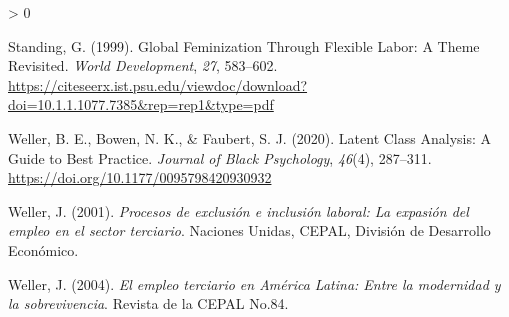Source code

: \documentclass[
]{article}
\newlength{\cslhangindent}
\newenvironment{CSLReferences}[2] %
 {%
  \setlength{\parindent}{0pt}
  \ifodd #1 \everypar{\setlength{\hangindent}{\cslhangindent}}\ignorespaces\fi
  \ifnum #2 > 0
  \setlength{\parskip}{#2\baselineskip}
  \fi
 }%
 {}
\begin{document}
\begin{CSLReferences}{1}{0}
\leavevmode\hypertarget{ref-standing1999}{}%
Standing, G. (1999). Global {Feminization} {Through} {Flexible} {Labor}:
{A} {Theme} {Revisited}. \emph{World Development}, \emph{27}, 583--602.
\url{https://citeseerx.ist.psu.edu/viewdoc/download?doi=10.1.1.1077.7385\&rep=rep1\&type=pdf}

\leavevmode\hypertarget{ref-weller2020}{}%
Weller, B. E., Bowen, N. K., \& Faubert, S. J. (2020). Latent {Class}
{Analysis}: {A} {Guide} to {Best} {Practice}. \emph{Journal of Black
Psychology}, \emph{46}(4), 287--311.
\url{https://doi.org/10.1177/0095798420930932}

\leavevmode\hypertarget{ref-weller2001}{}%
Weller, J. (2001). \emph{Procesos de exclusión e inclusión laboral: La
expasión del empleo en el sector terciario}. Naciones Unidas, CEPAL,
División de Desarrollo Económico.

\leavevmode\hypertarget{ref-weller2004}{}%
Weller, J. (2004). \emph{El empleo terciario en {América} {Latina}:
Entre la modernidad y la sobrevivencia}. Revista de la CEPAL No.84.

\end{CSLReferences}
\end{document}

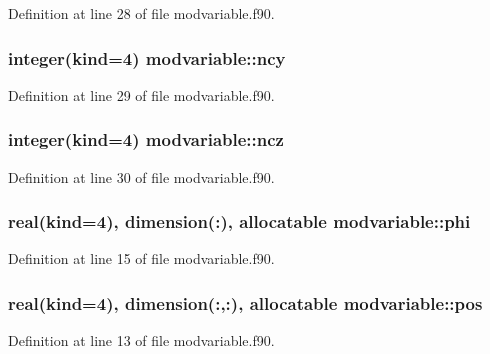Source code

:Definition at line 28 of file modvariable.\+f90.

\subsubsection[{\texorpdfstring{ncy}{ncy}}]{\setlength{\rightskip}{0pt plus 5cm}integer(kind=4) modvariable\+::ncy}\hypertarget{namespacemodvariable_ac9a317ff189f6a3f0bac9df49e622027}{}\label{namespacemodvariable_ac9a317ff189f6a3f0bac9df49e622027}


Definition at line 29 of file modvariable.\+f90.

\subsubsection[{\texorpdfstring{ncz}{ncz}}]{\setlength{\rightskip}{0pt plus 5cm}integer(kind=4) modvariable\+::ncz}\hypertarget{namespacemodvariable_ad8d90278c9709b9db15059e8c320feb4}{}\label{namespacemodvariable_ad8d90278c9709b9db15059e8c320feb4}


Definition at line 30 of file modvariable.\+f90.

\subsubsection[{\texorpdfstring{phi}{phi}}]{\setlength{\rightskip}{0pt plus 5cm}real(kind=4), dimension(\+:), allocatable modvariable\+::phi}\hypertarget{namespacemodvariable_a00db7c06432451702db34fda71ed1cd1}{}\label{namespacemodvariable_a00db7c06432451702db34fda71ed1cd1}


Definition at line 15 of file modvariable.\+f90.

\subsubsection[{\texorpdfstring{pos}{pos}}]{\setlength{\rightskip}{0pt plus 5cm}real(kind=4), dimension(\+:,\+:), allocatable modvariable\+::pos}\hypertarget{namespacemodvariable_a280e598b1db785bf34f0165ecd7b6985}{}\label{namespacemodvariable_a280e598b1db785bf34f0165ecd7b6985}


Definition at line 13 of file modvariable.\+f90.

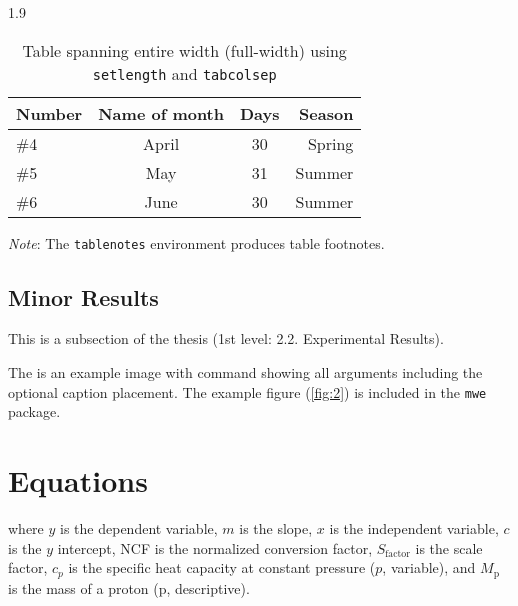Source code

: \documentclass[ms-thesis,12pt,mathdesign]{ndsu-thesis-2022}
\newcommand\myspacing{1.9} %
\begin{document}
\begin{spacing}{\myspacing}
\begin{table}[ht]
\centering
\caption{Table spanning entire width (full-width) using \texttt{setlength} and
\texttt{tabcolsep}}
\vspace{-1ex}
\setlength{\tabcolsep}{3.75em}
\begin{tabular}{@{\hspace{2ex}} lccr @{\hspace{2ex}}}
\toprule
Number & Name of month & Days & Season\\
\midrule
\#4 	& April  & 30		& Spring\\
\#5 	& May    & 31		& Summer\\
\#6 	& June   & 30		& Summer\\
\bottomrule
\end{tabular}
\begin{tablenotes}[flushleft]
\footnotesize
\item \hspace{-1ex} \emph{Note}: The \texttt{tablenotes} environment produces table footnotes. 
\end{tablenotes}
\label{tab:2}
\end{table}	\kant[7-8]

\subsection{Minor Results}
This is a subsection of the thesis (1st level: 2.2. Experimental Results). 	

\kant[8]
The  is an example image with command showing all arguments including the optional caption placement. The example figure (\cref{fig:2}) is included in the \texttt{mwe} package.

\kant[8]

\section{Equations}
\kant[2]


\noindent where $y$ is the dependent variable, $m$ is the slope, $x$ is the independent variable, $c$ is the $y$ intercept, NCF is the normalized conversion factor, $S_\text{factor}$ is the scale factor, $c_p$ is the specific heat capacity at constant pressure ($p$, variable), and $M_\text{p}$ is the mass of a proton (p, descriptive). 


\end{spacing}
\end{document}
* * * * * * *
**EXERCISE REQUIREMENTS**: Reprint the whole listing above exactly, taking out the pictures.

**WORKED SOLUTION**:
Source code

: \documentclass[
]{article}
\newlength{\cslhangindent}
\newenvironment{CSLReferences}[2] %
 {%
  \setlength{\parindent}{0pt}
  \ifodd #1 \everypar{\setlength{\hangindent}{\cslhangindent}}\ignorespaces\fi
  \ifnum #2 > 0
  \setlength{\parskip}{#2\baselineskip}
  \fi
 }%
 {}
\begin{document}
\begin{CSLReferences}{1}{0}
\leavevmode\hypertarget{ref-standing1999}{}%
Standing, G. (1999). Global {Feminization} {Through} {Flexible} {Labor}:
{A} {Theme} {Revisited}. \emph{World Development}, \emph{27}, 583--602.
\url{https://citeseerx.ist.psu.edu/viewdoc/download?doi=10.1.1.1077.7385\&rep=rep1\&type=pdf}

\leavevmode\hypertarget{ref-weller2020}{}%
Weller, B. E., Bowen, N. K., \& Faubert, S. J. (2020). Latent {Class}
{Analysis}: {A} {Guide} to {Best} {Practice}. \emph{Journal of Black
Psychology}, \emph{46}(4), 287--311.
\url{https://doi.org/10.1177/0095798420930932}

\leavevmode\hypertarget{ref-weller2001}{}%
Weller, J. (2001). \emph{Procesos de exclusión e inclusión laboral: La
expasión del empleo en el sector terciario}. Naciones Unidas, CEPAL,
División de Desarrollo Económico.

\leavevmode\hypertarget{ref-weller2004}{}%
Weller, J. (2004). \emph{El empleo terciario en {América} {Latina}:
Entre la modernidad y la sobrevivencia}. Revista de la CEPAL No.84.

\end{CSLReferences}
\end{document}

Source code

:Definition at line 28 of file modvariable.\+f90.

\subsubsection[{\texorpdfstring{ncy}{ncy}}]{\setlength{\rightskip}{0pt plus 5cm}integer(kind=4) modvariable\+::ncy}\hypertarget{namespacemodvariable_ac9a317ff189f6a3f0bac9df49e622027}{}\label{namespacemodvariable_ac9a317ff189f6a3f0bac9df49e622027}


Definition at line 29 of file modvariable.\+f90.

\subsubsection[{\texorpdfstring{ncz}{ncz}}]{\setlength{\rightskip}{0pt plus 5cm}integer(kind=4) modvariable\+::ncz}\hypertarget{namespacemodvariable_ad8d90278c9709b9db15059e8c320feb4}{}\label{namespacemodvariable_ad8d90278c9709b9db15059e8c320feb4}


Definition at line 30 of file modvariable.\+f90.

\subsubsection[{\texorpdfstring{phi}{phi}}]{\setlength{\rightskip}{0pt plus 5cm}real(kind=4), dimension(\+:), allocatable modvariable\+::phi}\hypertarget{namespacemodvariable_a00db7c06432451702db34fda71ed1cd1}{}\label{namespacemodvariable_a00db7c06432451702db34fda71ed1cd1}


Definition at line 15 of file modvariable.\+f90.

\subsubsection[{\texorpdfstring{pos}{pos}}]{\setlength{\rightskip}{0pt plus 5cm}real(kind=4), dimension(\+:,\+:), allocatable modvariable\+::pos}\hypertarget{namespacemodvariable_a280e598b1db785bf34f0165ecd7b6985}{}\label{namespacemodvariable_a280e598b1db785bf34f0165ecd7b6985}


Definition at line 13 of file modvariable.\+f90.

Source code

: \documentclass[ms-thesis,12pt,mathdesign]{ndsu-thesis-2022}
\newcommand\myspacing{1.9} %
\begin{document}
\begin{spacing}{\myspacing}
\begin{table}[ht]
\centering
\caption{Table spanning entire width (full-width) using \texttt{setlength} and
\texttt{tabcolsep}}
\vspace{-1ex}
\setlength{\tabcolsep}{3.75em}
\begin{tabular}{@{\hspace{2ex}} lccr @{\hspace{2ex}}}
\toprule
Number & Name of month & Days & Season\\
\midrule
\#4 	& April  & 30		& Spring\\
\#5 	& May    & 31		& Summer\\
\#6 	& June   & 30		& Summer\\
\bottomrule
\end{tabular}
\begin{tablenotes}[flushleft]
\footnotesize
\item \hspace{-1ex} \emph{Note}: The \texttt{tablenotes} environment produces table footnotes. 
\end{tablenotes}
\label{tab:2}
\end{table}	\kant[7-8]

\subsection{Minor Results}
This is a subsection of the thesis (1st level: 2.2. Experimental Results). 	

\kant[8]
The  is an example image with command showing all arguments including the optional caption placement. The example figure (\cref{fig:2}) is included in the \texttt{mwe} package.

\kant[8]

\section{Equations}
\kant[2]


\noindent where $y$ is the dependent variable, $m$ is the slope, $x$ is the independent variable, $c$ is the $y$ intercept, NCF is the normalized conversion factor, $S_\text{factor}$ is the scale factor, $c_p$ is the specific heat capacity at constant pressure ($p$, variable), and $M_\text{p}$ is the mass of a proton (p, descriptive). 


\end{spacing}
\end{document}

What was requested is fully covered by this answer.